Thursday night, the venerable, but still remarkably spry, 82-year-old Herbert Blomstedt led the National Symphony Orchestra with Mozart’s Piano Concerto No. 27 the substantial amuse-gueule before Bruckner’s 9th Symphony.

Blomstedt took a mellow, unhurried, but still alert approach to the Mozart. At first, his young partner, 28-year-old pianist Jonathan Biss, seemed to rush rather than relish his part. This abated by the end of the first movement and a new level of comfort showed itself in the Larghetto, without, albeit, revealing any notable poetic insights. In the last movement, Allegro, Biss showed some real character and esprit. Clearly, he was now relaxed enough to begin exploring, with his ample talent, the expressive possibilities Mozart offered. By far his best movement, he began relishing the interplay with the orchestra and displaying the sense of play essential to Mozart. Now that Biss has broken the ice, my guess is that his next two performances (March 20th and March 21st) will be up to the par of the last movement tonight, which would make it them rather special.

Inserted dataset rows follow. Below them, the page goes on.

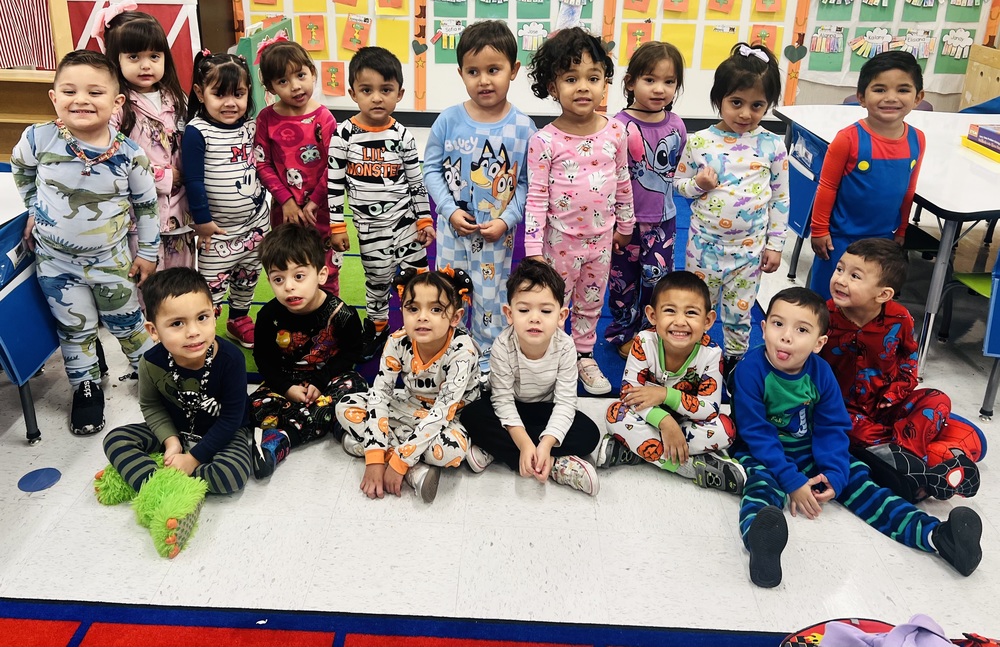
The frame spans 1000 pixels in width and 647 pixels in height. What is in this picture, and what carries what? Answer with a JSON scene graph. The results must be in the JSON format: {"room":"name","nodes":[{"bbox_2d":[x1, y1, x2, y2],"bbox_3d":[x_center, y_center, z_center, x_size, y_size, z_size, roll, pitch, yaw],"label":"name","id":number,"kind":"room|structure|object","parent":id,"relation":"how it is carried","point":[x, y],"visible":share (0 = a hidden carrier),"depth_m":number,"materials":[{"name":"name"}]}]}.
{"room":"classroom","nodes":[
{"label":"classroom","id":0,"kind":"room"},
{"bbox_2d":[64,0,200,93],"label":"red panel","id":1,"kind":"object","parent":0,"point":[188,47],"visible":0.34,"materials":[{"name":"red wood"}]},
{"bbox_2d":[0,124,999,643],"bbox_3d":[0.043,0.491,2.774,8.854,0.111,7.647,2,22,2],"label":"floor","id":2,"kind":"structure","parent":0,"point":[16,441],"depth_m":2.09,"materials":[{"name":"tile"}]},
{"bbox_2d":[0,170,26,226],"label":"table","id":3,"kind":"object","parent":2,"relation":"on","point":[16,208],"visible":0.37,"depth_m":2.50,"materials":[{"name":"white"}]},
{"bbox_2d":[0,176,61,446],"bbox_3d":[-1.632,0.171,2.396,0.440,0.731,0.469,2,22,2],"label":"blue chair","id":4,"kind":"object","parent":2,"relation":"on","point":[29,366],"visible":0.6,"depth_m":2.30,"materials":[{"name":"blue plastic"}]},
{"bbox_2d":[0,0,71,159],"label":"wooden shelf","id":5,"kind":"object","parent":2,"relation":"on","point":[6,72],"visible":0.5,"depth_m":4.91,"materials":[{"name":"brown wood"}]},
{"bbox_2d":[0,0,56,70],"bbox_3d":[-3.288,-1.900,4.903,0.669,1.213,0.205,2,22,2],"label":"striped curtain","id":6,"kind":"object","parent":5,"relation":"attached to","point":[16,43],"visible":0.85,"depth_m":5.07,"materials":[{"name":"fabric"}]},
{"bbox_2d":[18,467,61,491],"bbox_3d":[-1.347,0.630,2.228,0.114,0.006,0.120,2,22,2],"label":"floor sticker","id":7,"kind":"object","parent":2,"relation":"on","point":[45,472],"visible":0.97,"depth_m":2.22,"materials":[{"name":"blue plastic"}]},
{"bbox_2d":[14,50,160,434],"bbox_3d":[-1.343,-0.089,2.516,0.413,1.159,0.448,-13,26,-31],"label":"child","id":8,"kind":"object","parent":2,"relation":"on","point":[83,178],"visible":0.95,"depth_m":2.41},
{"bbox_2d":[92,4,195,268],"bbox_3d":[-1.329,-0.344,2.902,0.365,1.239,0.393,2,22,2],"label":"child","id":9,"kind":"object","parent":2,"relation":"on","point":[128,35],"visible":0.55,"depth_m":2.81},
{"bbox_2d":[93,266,253,556],"bbox_3d":[-0.911,0.374,2.180,0.429,0.651,0.454,2,22,2],"label":"child","id":10,"kind":"object","parent":2,"relation":"on","point":[186,293],"visible":0.89,"depth_m":2.16},
{"bbox_2d":[232,18,292,113],"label":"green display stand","id":11,"kind":"object","parent":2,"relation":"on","point":[246,51],"visible":0.39,"depth_m":5.39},
{"bbox_2d":[247,220,367,480],"bbox_3d":[-0.630,0.238,2.470,0.413,0.685,0.449,6,22,12],"label":"child","id":12,"kind":"object","parent":2,"relation":"on","point":[305,264],"visible":0.94,"depth_m":2.41},
{"bbox_2d":[0,597,794,646],"bbox_3d":[-0.313,1.234,0.787,3.050,0.011,2.326,2,22,2],"label":"red rug","id":13,"kind":"object","parent":2,"relation":"on","point":[24,630],"visible":0.97,"depth_m":1.74,"materials":[{"name":"carpet"}]},
{"bbox_2d":[335,266,480,502],"bbox_3d":[-0.242,0.333,2.309,0.387,0.593,0.454,9,23,20],"label":"child","id":14,"kind":"object","parent":2,"relation":"on","point":[421,366],"visible":0.98,"depth_m":2.25},
{"bbox_2d":[210,178,763,396],"bbox_3d":[-0.063,-0.085,3.964,2.710,0.013,2.732,2,22,2],"label":"blue rug","id":15,"kind":"object","parent":2,"relation":"on","point":[682,232],"visible":0.16,"depth_m":3.34,"materials":[{"name":"blue carpet"}]},
{"bbox_2d":[182,48,268,346],"bbox_3d":[-1.023,-0.229,2.901,0.377,1.082,0.369,14,26,30],"label":"child","id":16,"kind":"object","parent":15,"relation":"on","point":[242,155],"visible":0.88,"depth_m":2.82},
{"bbox_2d":[253,42,340,296],"bbox_3d":[-0.781,-0.330,3.122,0.361,1.057,0.393,-18,29,-39],"label":"child","id":17,"kind":"object","parent":15,"relation":"on","point":[313,151],"visible":0.78,"depth_m":2.99},
{"bbox_2d":[328,47,434,350],"bbox_3d":[-0.433,-0.241,2.923,0.394,1.099,0.419,2,22,2],"label":"child","id":18,"kind":"object","parent":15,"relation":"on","point":[394,172],"visible":0.99,"depth_m":2.81},
{"bbox_2d":[425,21,532,372],"bbox_3d":[-0.041,-0.225,2.759,0.403,1.202,0.434,7,23,14],"label":"child","id":19,"kind":"object","parent":15,"relation":"on","point":[483,137],"visible":0.89,"depth_m":2.63},
{"bbox_2d":[521,29,637,392],"bbox_3d":[0.296,-0.182,2.661,0.396,1.212,0.410,-7,23,-19],"label":"child","id":20,"kind":"object","parent":15,"relation":"on","point":[591,145],"visible":0.94,"depth_m":2.56},
{"bbox_2d":[605,39,685,360],"bbox_3d":[0.563,-0.230,2.892,0.363,1.143,0.405,10,24,20],"label":"child","id":21,"kind":"object","parent":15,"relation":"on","point":[638,145],"visible":0.82,"depth_m":2.79},
{"bbox_2d":[671,42,793,368],"bbox_3d":[0.857,-0.164,2.712,0.382,1.170,0.394,9,23,20],"label":"child","id":22,"kind":"object","parent":15,"relation":"on","point":[726,226],"visible":0.92,"depth_m":2.61},
{"bbox_2d":[459,259,600,496],"bbox_3d":[0.116,0.330,2.299,0.401,0.615,0.424,2,22,2],"label":"child","id":23,"kind":"object","parent":2,"relation":"on","point":[543,326],"visible":0.99,"depth_m":2.24},
{"bbox_2d":[599,269,744,496],"bbox_3d":[0.564,0.357,2.323,0.417,0.604,0.419,6,22,12],"label":"child","id":24,"kind":"object","parent":2,"relation":"on","point":[653,422],"visible":0.99,"depth_m":2.25},
{"bbox_2d":[783,122,829,281],"bbox_3d":[1.641,-0.268,3.587,0.514,0.735,0.460,2,22,2],"label":"blue chair","id":25,"kind":"object","parent":2,"relation":"on","point":[800,205],"visible":0.33,"depth_m":3.53,"materials":[{"name":"blue plastic"}]},
{"bbox_2d":[729,282,984,586],"bbox_3d":[0.938,0.441,2.077,0.472,0.646,0.546,-9,24,-22],"label":"child","id":26,"kind":"object","parent":2,"relation":"on","point":[755,520],"visible":0.89,"depth_m":2.06},
{"bbox_2d":[808,50,926,300],"bbox_3d":[1.421,-0.223,2.876,0.387,1.118,0.365,-5,23,-15],"label":"child","id":27,"kind":"object","parent":2,"relation":"on","point":[842,155],"visible":0.8,"depth_m":2.76},
{"bbox_2d":[775,105,999,381],"bbox_3d":[2.106,-0.162,3.352,1.169,0.747,1.635,2,22,2],"label":"table","id":28,"kind":"object","parent":2,"relation":"on","point":[975,164],"visible":0.68,"depth_m":2.90,"materials":[{"name":"white plastic"}]},
{"bbox_2d":[965,122,999,157],"bbox_3d":[2.154,-0.513,3.103,0.268,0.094,0.329,2,22,2],"label":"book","id":29,"kind":"object","parent":28,"relation":"on","point":[983,131],"visible":0.99,"depth_m":3.14,"materials":[{"name":"paper"}]},
{"bbox_2d":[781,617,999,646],"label":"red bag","id":30,"kind":"object","parent":2,"relation":"on","point":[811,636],"visible":0.52,"depth_m":1.57,"materials":[{"name":"red"}]},
{"bbox_2d":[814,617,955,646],"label":"purple cloth","id":31,"kind":"object","parent":30,"relation":"on","point":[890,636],"visible":0.97,"depth_m":1.45,"materials":[{"name":"purple fabric"}]},
{"bbox_2d":[819,235,984,501],"bbox_3d":[1.213,0.309,2.306,0.397,0.732,0.457,-9,24,-23],"label":"child","id":32,"kind":"object","parent":2,"relation":"on","point":[854,258],"visible":0.84,"depth_m":2.24},
{"bbox_2d":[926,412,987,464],"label":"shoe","id":33,"kind":"object","parent":2,"relation":"on","point":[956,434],"visible":0.46,"depth_m":2.32,"materials":[{"name":"red"}]},
{"bbox_2d":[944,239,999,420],"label":"blue chair","id":34,"kind":"object","parent":2,"relation":"on","point":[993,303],"visible":0.8,"depth_m":2.61,"materials":[{"name":"blue plastic"}]},
{"bbox_2d":[958,44,999,110],"bbox_3d":[4.137,-1.275,5.885,0.597,0.772,0.740,2,22,2],"label":"wooden cabinet","id":35,"kind":"object","parent":2,"relation":"on","point":[966,95],"visible":0.71,"depth_m":5.96,"materials":[{"name":"brown wood"}]},
{"bbox_2d":[227,0,999,116],"bbox_3d":[1.128,-2.772,6.090,7.760,3.326,0.245,2,22,2],"label":"wall","id":36,"kind":"structure","parent":0,"point":[831,101],"depth_m":6.43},
{"bbox_2d":[297,13,325,52],"bbox_3d":[-1.516,-1.933,6.257,0.233,0.303,0.038,2,22,2],"label":"artwork","id":37,"kind":"object","parent":36,"relation":"attached to","point":[309,27],"visible":0.98,"depth_m":6.25,"materials":[{"name":"orange paper"}]},
{"bbox_2d":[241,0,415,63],"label":"paper display","id":38,"kind":"object","parent":36,"relation":"attached to","point":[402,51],"visible":0.84,"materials":[{"name":"paper"}]},
{"bbox_2d":[321,61,346,96],"bbox_3d":[-1.347,-1.566,6.293,0.215,0.276,0.030,2,22,2],"label":"picture","id":39,"kind":"object","parent":36,"relation":"attached to","point":[331,70],"visible":0.98,"depth_m":6.28,"materials":[{"name":"orange paper"}]},
{"bbox_2d":[341,14,371,52],"bbox_3d":[-1.139,-1.945,6.276,0.256,0.299,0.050,2,22,2],"label":"artwork","id":40,"kind":"object","parent":36,"relation":"attached to","point":[350,24],"visible":0.97,"depth_m":6.27,"materials":[{"name":"orange paper"}]},
{"bbox_2d":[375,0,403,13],"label":"paper sheet","id":41,"kind":"object","parent":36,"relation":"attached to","point":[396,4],"visible":0.97,"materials":[{"name":"orange paper"}]},
{"bbox_2d":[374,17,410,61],"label":"yellow paper","id":42,"kind":"object","parent":36,"relation":"attached to","point":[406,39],"visible":0.87,"depth_m":6.25,"materials":[{"name":"yellow paper"}]},
{"bbox_2d":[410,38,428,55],"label":"paper heart","id":43,"kind":"object","parent":36,"relation":"attached to","point":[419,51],"visible":0.98,"depth_m":6.38,"materials":[{"name":"green paper"}]},
{"bbox_2d":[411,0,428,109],"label":"decorative border","id":44,"kind":"object","parent":36,"relation":"attached to","point":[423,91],"visible":0.94,"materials":[{"name":"orange paper"}]},
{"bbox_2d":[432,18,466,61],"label":"artwork","id":45,"kind":"object","parent":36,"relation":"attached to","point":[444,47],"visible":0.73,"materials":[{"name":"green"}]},
{"bbox_2d":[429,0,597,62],"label":"bulletin board","id":46,"kind":"object","parent":36,"relation":"attached to","point":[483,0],"visible":0.7,"depth_m":6.13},
{"bbox_2d":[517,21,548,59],"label":"artwork","id":47,"kind":"object","parent":36,"relation":"attached to","point":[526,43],"visible":0.76,"depth_m":6.14},
{"bbox_2d":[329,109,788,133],"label":"baseboard","id":48,"kind":"structure","parent":36,"relation":"attached to","point":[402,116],"depth_m":6.50,"materials":[{"name":"black paint"}]},
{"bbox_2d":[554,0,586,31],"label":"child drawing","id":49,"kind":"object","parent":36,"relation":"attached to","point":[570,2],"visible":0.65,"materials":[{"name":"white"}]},
{"bbox_2d":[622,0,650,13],"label":"artwork","id":50,"kind":"object","parent":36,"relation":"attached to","point":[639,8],"visible":0.96,"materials":[{"name":"orange paper"}]},
{"bbox_2d":[621,22,652,63],"bbox_3d":[1.166,-1.800,6.068,0.260,0.325,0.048,2,22,2],"label":"artwork","id":51,"kind":"object","parent":36,"relation":"attached to","point":[634,33],"visible":0.8,"depth_m":6.05,"materials":[{"name":"orange paper"}]},
{"bbox_2d":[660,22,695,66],"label":"yellow paper","id":52,"kind":"object","parent":36,"relation":"attached to","point":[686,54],"visible":0.75,"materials":[{"name":"yellow paper"}]},
{"bbox_2d":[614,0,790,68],"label":"paper display","id":53,"kind":"object","parent":36,"relation":"attached to","point":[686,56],"visible":0.77,"depth_m":6.13,"materials":[{"name":"yellow paper"}]},
{"bbox_2d":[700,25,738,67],"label":"yellow paper","id":54,"kind":"object","parent":36,"relation":"attached to","point":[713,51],"visible":0.83,"depth_m":6.03,"materials":[{"name":"yellow paper"}]},
{"bbox_2d":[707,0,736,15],"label":"artwork","id":55,"kind":"object","parent":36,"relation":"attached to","point":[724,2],"visible":0.96,"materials":[{"name":"paper"}]},
{"bbox_2d":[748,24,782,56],"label":"artwork","id":56,"kind":"object","parent":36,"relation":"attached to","point":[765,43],"visible":0.67,"depth_m":6.09,"materials":[{"name":"orange paper"}]},
{"bbox_2d":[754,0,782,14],"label":"artwork","id":57,"kind":"object","parent":36,"relation":"attached to","point":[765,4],"visible":0.96,"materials":[{"name":"orange paper"}]},
{"bbox_2d":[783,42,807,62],"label":"heart decoration","id":58,"kind":"object","parent":36,"relation":"attached to","point":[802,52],"visible":0.97,"depth_m":6.21,"materials":[{"name":"green paper"}]},
{"bbox_2d":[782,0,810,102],"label":"decorative border","id":59,"kind":"object","parent":36,"relation":"attached to","point":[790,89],"visible":0.89,"depth_m":6.13,"materials":[{"name":"orange paper"}]},
{"bbox_2d":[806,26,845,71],"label":"artwork","id":60,"kind":"object","parent":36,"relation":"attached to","point":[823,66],"visible":0.97,"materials":[{"name":"green paper"}]},
{"bbox_2d":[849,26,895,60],"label":"artwork","id":61,"kind":"object","parent":36,"relation":"attached to","point":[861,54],"visible":0.78,"depth_m":6.10,"materials":[{"name":"multicoloured paper"}]},
{"bbox_2d":[795,0,993,87],"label":"bulletin board","id":62,"kind":"object","parent":36,"relation":"attached to","point":[935,47],"visible":0.79,"depth_m":6.13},
{"bbox_2d":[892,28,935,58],"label":"artwork","id":63,"kind":"object","parent":36,"relation":"attached to","point":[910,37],"visible":0.77,"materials":[{"name":"multicoloured paper"}]},
{"bbox_2d":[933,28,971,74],"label":"artwork","id":64,"kind":"object","parent":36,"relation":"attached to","point":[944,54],"visible":0.91,"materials":[{"name":"green paper"}]}
]}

This was the second Bruckner 9th that I have heard in less than three weeks. On March 3rd, I heard Zubin Mehta direct the Vienna Philharmonic in Los Angeles in a disappointing performance that seemed to use the 9th as a virtuoso display piece for the orchestra, rather than as Bruckner’s final statement on the cosmos. The NSO was not in a position to do that, nor did Herbert Blomstedt seem to be disposed to want to; his intentions were more serious. And, truth be told, the NSO was not exactly in its métier. It has not performed this symphony in 20 years. At times, it sounded as if it were speaking a second language that it had not quite mastered; there was a momentary discombobulation in one of the many gear shifts in the first movement, and occasional odd sound balances occurred.

Despite the lack of a Bruckner tradition, however, the NSO was able to achieve, under Blomstedt’s guidance, some notable things. Blomstedt took an approach that was not exactly tranquil, but not as highly charged as one might wish, especially if one is habituated to Furtwangler’s volcanic approach. At whatever stride, Blomstedt kept the one essential thing in Bruckner without which all else is lost: concentration. This allowed him to bring out a good deal of detail without ever breaking the line. Without sounding particularly idiomatic, the NSO stayed with him, excelled in the delicate, lyrical moments, and pulled off the major climaxes. Things gelled by the third movement to the point that the NSO was speaking fluent Bruckner (the strings were glorious), and the expressiveness of the music took over. Together, Blomstedt and the NSO beautifully built the last movement. They approached and even, at moments, achieved the visionary. The audience knew it and sat still at the end, uncertain as to when, or even if, to applaud. Neither perfect nor great, I still prefer this Bruckner-approach to what I heard on the West Coast and the huzzahs with which it was greeted.

Aesthetic postscripts: The VPO has better tailors than the
NSO and looks stunning in white tie. Compared to the VPO, which had only four female participants, the NSO looks like a gynecocracy. I only mention this because it struck me, as I was once struck with the nearly overwhelming green of Virginia after coming back from three months in the desert in the Middle East. While I expected lax sartorial standards in the Disney Concert Hall, which invites, by its name and design, perpetual adolescence, I saw elderly adults in blue jeans at the Kennedy Center Bruckner concert instead. Unless this is part of a new WPA program for the Great Recession, that seems rather inexcusable.